Вытерев насухо ягодицы и ноги патриарха, Менез тщательно, не пропуская ни единой, смазал язвы и коросты мазью. Носокомий[60] Клюз прислал её только сегодня, взамен ранешней, не оправдавшей ожиданий. Возможно, новое снадобье окажется действенней.
− Что на этот раз? Молоки карпа, коровья жвачка, белок вороньего яйца, растертые с ртутью, солью и серой? — полюбопытствовал Бриньяр, выше задирая рубаху. Лекарство пахло тухлой рыбой.
− Носокомий не пояснил состава. Потребовал лишь смазывать высыпания и поражения каждые четыре часа.
− И все?
− Он прописал пить вам воду, настоянную на… белзере.
− Безоаре[61], − поправил Бриньяр. — Прошлый раз советовал подкреплять лечение молитвой Отче Милостивый.
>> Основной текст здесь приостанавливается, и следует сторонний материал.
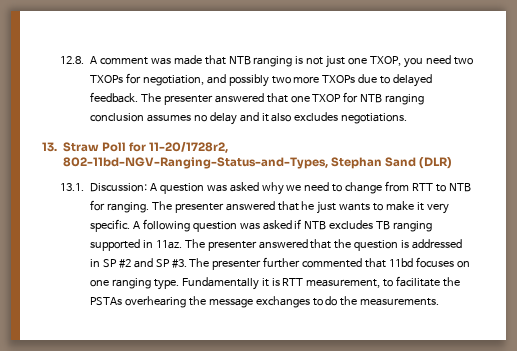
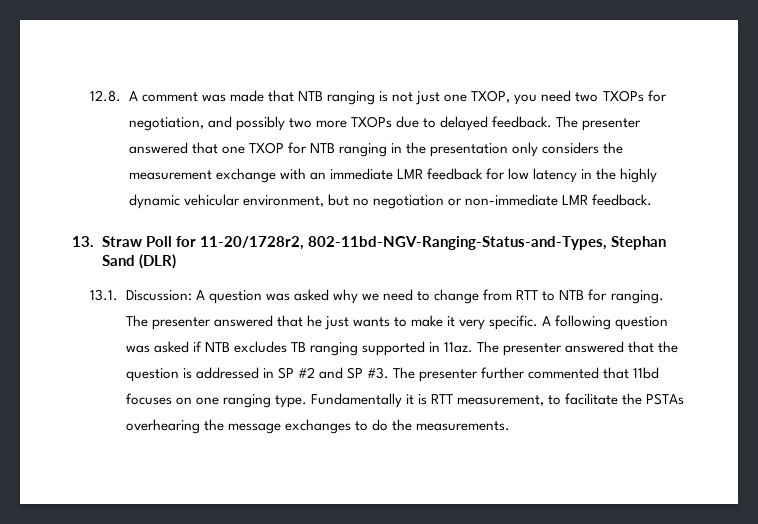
[89,112,408,125] conclusion assumes no delay and it also excludes negotiations. -> [391,142,624,157] [128,168,658,183] [128,194,653,209] in the presentation only considers the measurement exchange with an immediate LMR feedback for low latency in the highly dynamic vehicular environment, but no negotiation or non-immediate LMR feedback.

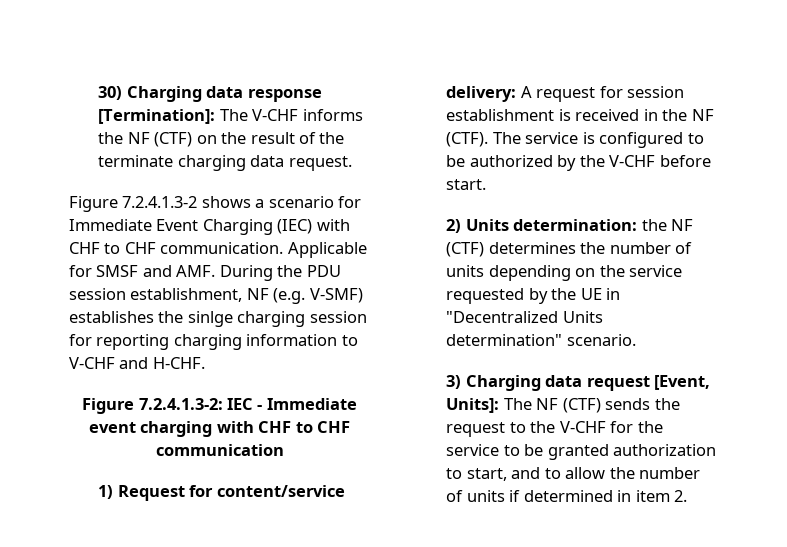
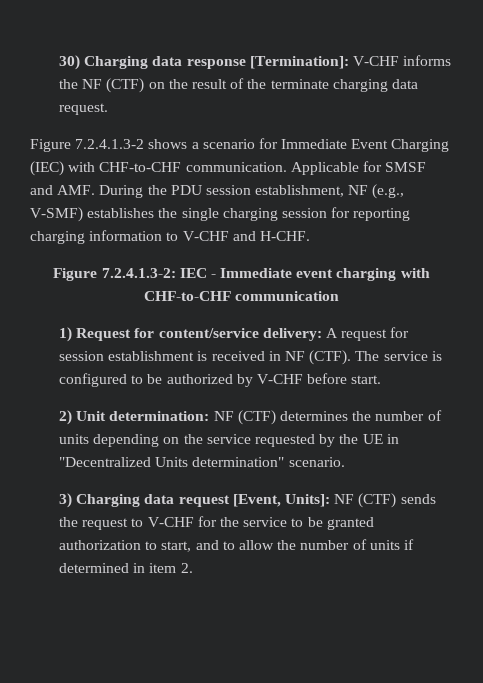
[219,109,248,121] The -> (349, 62) none
[69,242,156,254] CHF to CHF -> [99,162,182,172] CHF-to-CHF
[273,288,306,304] (e.g. -> [372,184,405,199] (e.g.,
[187,311,233,327] sinlge -> [181,208,219,221] single
[258,421,351,433] CHF to CHF -> [143,291,231,301] CHF-to-CHF
[662,109,688,121] the -> (281, 356) none
[579,155,605,167] the -> (253, 380) none
[465,219,667,231] Units determination: the -> [76,411,210,421] Unit determination:
[503,398,532,410] The -> (330, 500) none
[530,421,556,433] the -> (144, 522) none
Он разуверился в силе Создателя или уверовал в свое всесилие? А?
Менез лишь по-старчески вздохнул.
Бриньяр повернулся, подумав.
«Какого это видеть столь близко старую больную задницу?» — и сам же ответил — «Противно, наверное.»
Закончив с мазью, Менез помог облачиться патриарху в феморале[62]. Бриньяр отпустил подол и рубаха расправилась. Мытье не принесло ни свежести, ни ощущения чистоты. Сквозь ткань проступили жирные пятна притираний.
− Благодарю тебя. Любовь ближних хорошо, но милость Создателя…, − Бриньяр не стал договаривать. Не справедливо заставлять старого друга (с недавних пор Бриньяр считал Менеза другом) выслушивать свое брюзжание. Асикрит делал что мог и умел. Никто не виноват, что его умений и возможностей недостаточно. Да и не только его.